None at the moment but that can change, ie a certain % of the block reward or portion of the fees.
when that happens, the current consensus round will fail and view change will kick in to select the next validator
Oh i see good, I completely forgot about that thread … We never went for snapshot vote on this one right ?
and vice versa. The problem will always be when the main gets online but because the main being being behind in blocks doing a simple alive check system script between main and backup should work
Something like the main gets online and be 100 blocks behind, when it gets to ex 4 or 6 blocks send the message to backup to swap the flag. The node will miss those remaining blocks but its a ok “price to pay”
But the important question is if the IsBackup flag is working as intended
I’m in favor of this as it’s something Harmony has been working towards for a long time. My main concerns are mostly the same as others and I hope that we can address them before moving forward.
We need to make sure we have the backup node situation figured out fully before we activate this change.
We should consider changes to the staking dashboard for the uptime stat due to the higher possibility of a node dropping offline if we do not have more than one instance running as well as not having backups as mentioned above.
I have been told that hardware requirements would not change if selected as a leader node but I just want to confirm by asking here. Are there any changes to the minimum hardware requirements for shard 0 or for shard 1 with the new changes or when selected as leader? As both shards have different hardware requirements I have to ask about both separately.
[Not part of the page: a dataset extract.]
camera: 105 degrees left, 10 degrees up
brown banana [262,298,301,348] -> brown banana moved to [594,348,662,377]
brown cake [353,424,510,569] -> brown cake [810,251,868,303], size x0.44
If there are any changes, what would the new requirements be for each shard?
Just some side thoughts that may want to be considered:
Could we possibly look into the ability to change the wallet attached to a validator and also maybe having the ability to use a hardware wallet for a validator? This is possible on some other networks and could potentially be useful. I would like to hear of anyone’s thoughts on drawbacks to this as well.
Since the network will be fully on the external validators nodes we may want to rehash some information such as:
Sharing information or creating a document on good security practices and proper security settings for nodes.
Security measures of a data center vs proper security measures to consider when running a node from home.
Redundancy of power/internet and other infrastructure of a data center and what redundancies a node runner is capable of achieving if running a node from home.
Consider and talk more about the implications of decentralization or lack thereof when it comes to using the same hosting providers/locations of data centers. Ideally we want as many unique node locations as possible, but due to many constraints it is not possible for some to effectively run from home without the possibility of downtime of their main location. Due to the limited amount of hosting providers and constraints of running nodes from home, these are all things we may want to talk about again as we move forward.
Hey, there is no major changes in the hardware requirement which I’ve revamped here : Requirements - Harmony I just would like to highlight the importance of having dedicated CPU when using a VPS which i hope by now, for shard 0, everyone one is doing so.
When leader rotation is activated, there will possibly more signature loss if the leader is not performing.
Just curious, can you can share which network allow the change of validator address and the use of hardware wallet for validation (ie I am referring to the BLS keys).
Note, you need to differentiate the validator address used to perform the staking transaction related to the validator and the keys used by the node to validate on the network (aka the BLS keys).
The BLS Keys must be on your node as they are loaded when the node start, however, the validator keys (used to do staking transaction) doesn’t have to on the node. And this one can be a hardware wallet wallet eventually.
for the other proposal, i think we can use a separate thread to discuss them.